In a joint statement issued by the Executive Director of the International Energy Agency (IEA), Dr Fatih Birol, and the Secretary General of the Organization of the Petroleum Exporting Countries (OPEC), Mohammad Sanusi Barkindo, during a review of the current situation in global oil markets, the two leaders assessed the impact of the virus and the recent broad-based financial and oil market volatility on the global economy.

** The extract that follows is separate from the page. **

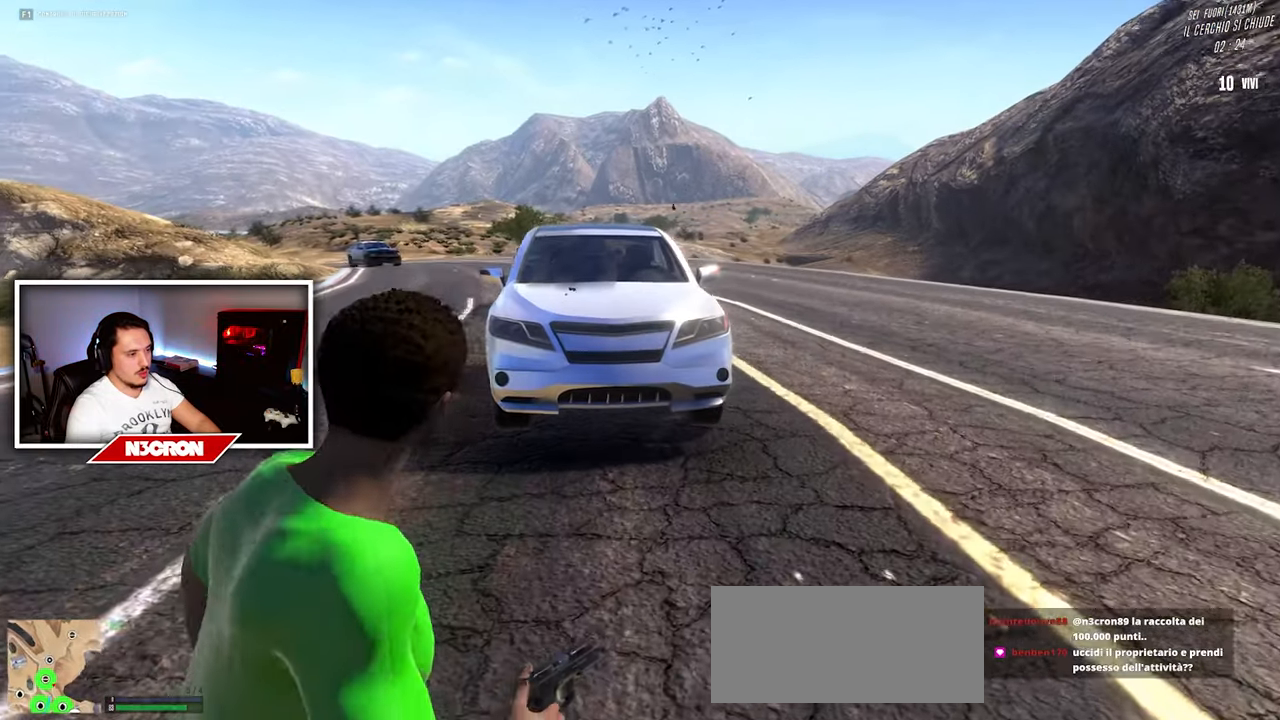
{"keys": ["d", "w"], "mouse": [], "events": [[184, "shift", "up"]]}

Dr Birol and Barkindo expressed deep concerns about the coronavirus (COVID-19), which is already a grave and unprecedented global health crisis with potentially far-reaching economic and social consequences.

In particular, they discussed the inherent risks of the fast-evolving dynamics, including the most recent developments in global oil markets. They agreed that these create material impacts, particularly for citizens of developing countries including those that rely heavily on income from oil and gas production for essential services and that are especially vulnerable to market volatility.

They both underscored the importance of market stability, as the impacts of extreme volatility are felt by producers, particularly in terms of much needed income, and by both producers and consumers, who are affected by an unstable and unpredictable market.

Barkindo and Dr Birol emphasised the importance of finding ways to minimise the impact of the current situation on vulnerable developing countries. They agreed to remain in close contact on the matter and continue their regular consultations on oil market developments.

Recall that on March 6, OPEC+ failed to reach a deal to deepen oil supply cuts or to extend existing curbs, deepening a slide in oil prices. Oil markets crashed more than 30 per cent after the disintegration of the OPEC+ alliance triggered an all-out price war between Saudi Arabia and Russia that is likely to have sweeping political and economic consequences.

The cataclysmic collapse will resonate through the energy industry, and it will hit the budgets of oil-dependent nations like Nigeria and could also reshape global politics, eroding the influence of countries like Saudi Arabia. The fight against climate change may suffer a setback as fossil fuels become more competitive versus renewable energy.

Already, Nigeria’s Finance minister, Zainab Ahmed, said a committee, including herself, the Minister of State for Petroleum Resources, the Group Managing Director (GMD) of the NNPC and the Central Bank governor would consider and determine the size of a budget cut and revisit the benchmark crude oil price of $57 a barrel used to calculate the budget. According to OPEC Secretariat calculations, the price of OPEC basket of thirteen crudes stood at $30.63 a barrel on Monday, compared with $34.14 the previous Friday.

The implications for the level of fiscal deficit in the budget include constrained implementation; infrastructure financing crises; increased borrowing; and a lack of capacity to fund capital projects.